UPDATE: Morgan Stanley’s co-head of fixed income capital markets who was arrested and charged with a hate crime for allegedly threatening and stabbing a taxi driver pleaded not guilty in Connecticut Superior Court, Bloomberg TV reported.Earlier this month, we learned Darien police charged Morgan Stanley’s William Bryan Jennings with second-degree assault, theft of services and second-degree intimidation based on race or bigotry. He was released on $9,500 bond.
The managing director, who has since been placed on leave by Morgan Stanley, is accused of using racial slurs against Egyptian-born taxi driver Mohamed Ammar and saying “I’m going to kill you. You should go back to your country,” according to Bloomberg News. He’s also been accused of stabbing the taxi driver in the hand with a penknife.
The incident occurred in December, after a fare dispute following a ride from the city to the banker’s Connecticut home.

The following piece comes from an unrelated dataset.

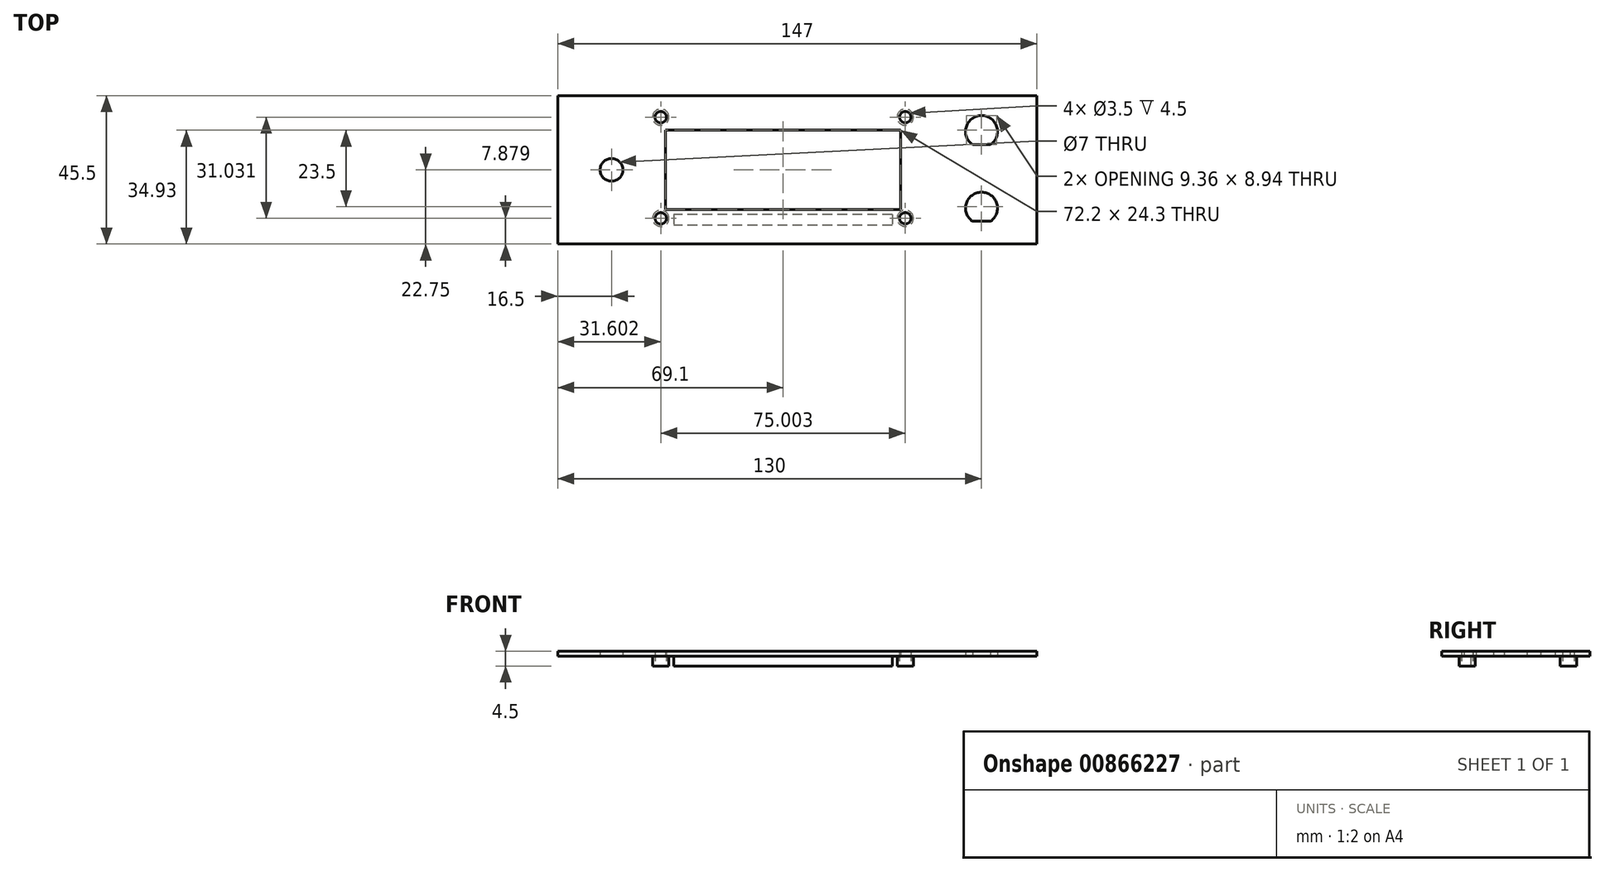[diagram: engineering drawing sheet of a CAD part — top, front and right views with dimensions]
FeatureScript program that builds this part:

When the taxi arrived at managing director’s home, Jennings refused to pay a $200 cab fare. The police say that the cab driver then drove off with Jennings still in the backseat to find a cop to settle the dispute, but when the taxi driver stuck his hand into the backseat window he was stabbed by Jennings with a penknife, The Connecticut Post reported.
Jennings’ attorney Eugene Riccio denied the allegations claiming his client was a victim of a “criminal abduction.”
We spoke with Riccio last week to get his side of the story. The attorney said when the cab arrived at Jennings’ home, the driver said the fare was $294, which Riccio described as “grossly overcharged.”
He said Jennings offered to pay what he thought was a reasonable cab fare of $160, but the driver wouldn’t accept that offer. According to the attorney, the cab driver announced he was going to take Jennings back to the city.
Jennings attempted to get out of the cab, but was unsuccessful. By the time he was able to get the door open the car was moving too fast, the attorney said, adding that the cab driver ran through stop signs and red lights.
“The cab driver continued to drive in a reckless fashion, not observing lights, proceeding toward the Connecticut Turnpike,” Riccio said in a telephone interview. “My client did have a penknife, which he did take out. He kept asking this guy ‘Stop stop stop’ trying to get the cab driver to stop.”
That’s the when the driver attempted to grab the knife.
“Mr. Jennings was fearful for his safety,” Riccio said. “He fled and did not contact the police. He did not want the cabbie to find out where he lived.”
Riccio said Jennings voluntarily came forward, identified himself as the man in the incident, and then cooperated with authorities. He added that the accusations about racial slurs, which led to the hate-crime charge, were not true.
Lt. Ronald Bussell in Darien’s Police Department’s detective division told Business Insider Jennings did not come forward until two weeks after it happened.